– Плюнь.
– Нет, братка, знаю. Теперь скоро.
– Не курил бы.
– Не могу. Ограничиваю себя, а не могу.
Смял сигарету. Красивый он, когда думает. Не то что я с моей варяжской мордой. И дурища же эта проклятая баба, его бывшая жена. Ах, мотылек серебристый! Ах, сю-сю! Ах, знаменитый Иванский с гомерическими ляжками! Ах, Кафка! Ах, сцена! А сама ни в сцене, ни в Кафке ни в зуб ногой. Как скажет, так с поля ветер, а из… дым. Гордилась бы, что хоть один человек в семье умный. Я на ее месте туфель такого человека целовал бы, как папы римского. Да она, я слыхал, и хотела вернуться, только он не пожелал.
– Потом звонок, – продолжал Марьян. – Молодой интеллигентный голос (теперь все интеллигентные): «Продайте». – «Не продается. Это собственность музея в Руцке, а не моя». И еще подобный звонок, другим голосом. А потом чуть не каждую ночь: «Продайте, продайте, продайте».
– Ты что, не знаешь, как телефонных хулиганов ловить?
– Пробовал. Звонили из автоматов в разных концах города. «Продайте! Продайте!»
– Набери единицу и положи трубку. Никакой гад не дозвонится.
– Не могу. Каждую ночь ожидаю звонка.
– Что такое?
– У Юльки рак.
Юлька – его бывшая жена. Вот тебе, бабушка, и Юрьев день! Я молчал. Куда-то отступили недобрые мысли о ней. Перед этим все равны. Мне стало стыдно.
– Она об этом еще не знала, когда хотела вернуться. Лежит теперь в Гомеле. Деньги тайком посылаю. Медсестра сообщает мне обо всем. Звонит. Говорит: после операции легче. А я не верю. Думаю каждую ночь: вот раздастся звонок. И все кажется, что я об этом знал и оттолкнул. Вернуть бы сейчас. Да нет, не простит.
Бог ты мой, он еще и слово «прощенье» помнит, святой осел!
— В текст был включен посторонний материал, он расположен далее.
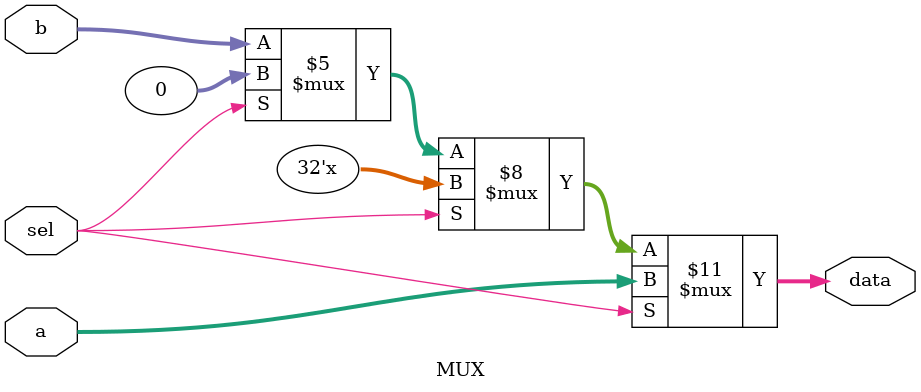
<source format=sv>


module MUX
(
	input wire [31:0]a,
	input wire [31:0]b,
	input wire sel,
	output reg [31:0]data
);

always_comb begin
	if(sel == 1'b1) begin
		data = a;
	end else if(sel == 1'b0) begin
		data = b;
	end else begin
		data = '0;
	end
end

endmodule

</source>
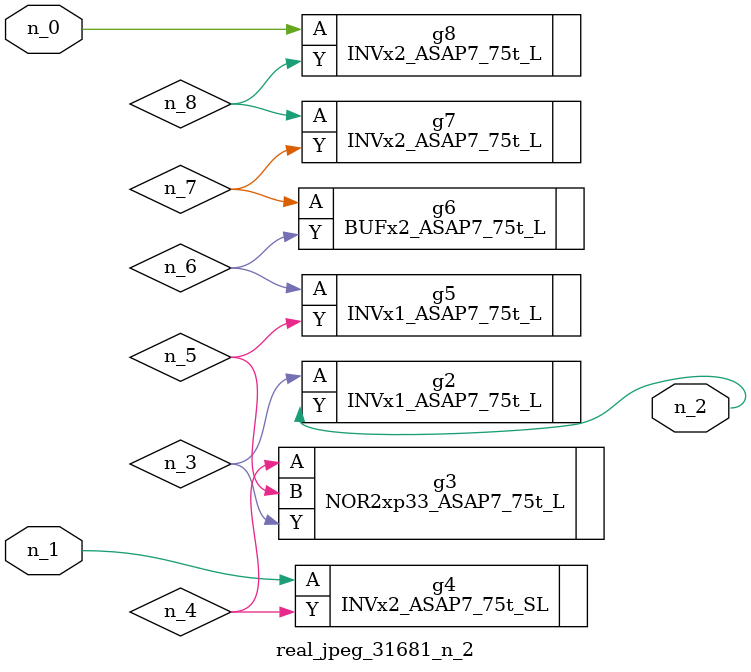
<source format=v>
module real_jpeg_31681_n_2 (n_1, n_0, n_2);

input n_1;
input n_0;

output n_2;

wire n_5;
wire n_4;
wire n_8;
wire n_6;
wire n_7;
wire n_3;

INVx2_ASAP7_75t_L g8 ( 
.A(n_0),
.Y(n_8)
);

INVx2_ASAP7_75t_SL g4 ( 
.A(n_1),
.Y(n_4)
);

INVx1_ASAP7_75t_L g2 ( 
.A(n_3),
.Y(n_2)
);

NOR2xp33_ASAP7_75t_L g3 ( 
.A(n_4),
.B(n_5),
.Y(n_3)
);

INVx1_ASAP7_75t_L g5 ( 
.A(n_6),
.Y(n_5)
);

BUFx2_ASAP7_75t_L g6 ( 
.A(n_7),
.Y(n_6)
);

INVx2_ASAP7_75t_L g7 ( 
.A(n_8),
.Y(n_7)
);


endmodule
</source>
И весь напряжен, и весь встревожен – черт бы тебя, собачьего сына, любил.
– Ну, об этом хватит. Возвращаться ей к человеку, который сам отправляется в путь, незачем. Только бы выздоровела. – Лицо его вдруг стало решительным. – И сожалеть о том, что не сбылось, не стоит. Но звонка ожидаю. А вместо него – каждую ночь – они. Знаешь, тревожно мне.
Милый ты мой, я это увидел, как только ты вошел. И то, что плохо. И то, что ты похож на единственную барочную скульптуру в моей квартире: на «Скорбящего», который над твоей головой. Страшные глаза. И этот венец. Как я не замечал прежде?! Завтра же выселю святого в другую комнату.
– И… боюсь, Антось. Ты знаешь, я никогда не был трусом. Вместе бывали в разных переделках.
– Знаю.
– А тут паршиво. Подходит кто-то к окнам. Собаки ворчат, как на нечистую силу. Однажды в прихожей какой-то запах появился.
– В милицию позвони.
– Из-за неясных подозрений? – Он вдруг тряхнул головой и улыбнулся. – Хватит тебе… А постоянный страх – он, может быть, из-за сердца. У сердечников это бывает, такие приступы неосознанного, беспричинного страха. У меня и прежде были. Не привыкать.
– Я тебе и говорю – плюнь. Обычные барыги. Хочешь рюмочку коньяка?
Тревога все же не оставила его.
– Может быть. Но почему книга? Почему одна эта книга? Почему не мой Микола? Не грамота Жигимонта[5] мытникам[6] – там ведь один ковчег чего стоит! Почему именно эта книга?
– Не знаю. Давай посмотрим.
– Вот я и хотел. Да не рискнул нести: темно. – Он поднялся.
– Ну, будь здоров, брат. И плюнь на все.
– Ты… зайди ко мне послезавтра, Антось. Поглядим. Я хотя и архивный работник, но как палеограф ты покрепче.
Я решил, что хватит. Надо переходить на обычный наш тон. Довольно этого гнетущего. Ведь всякому ужасу, если он имеет плоть, мужчина может расквасить нос.
– Так что, преосвященный Марьян?.. И псы ворчали на силу вражью, а он, бес, в сенцах, искушая преосвященного чистоту, смердел мерзко…
– Ну точь-в-точь творения доктора наук историйских Цитрины.
– Заврался, какие это «историйские»?
– А «мусикийские» есть? То-то же… «Цитрины» и подобных ему.
Мы рассмеялись. Но все равно я углядел на дне его глаз тревогу.
…Он ушел, а тревога осталась. Я подошел к окну и смотрел, как он идет через улицу в косых, стремительных струях снега, смешанного с дождем.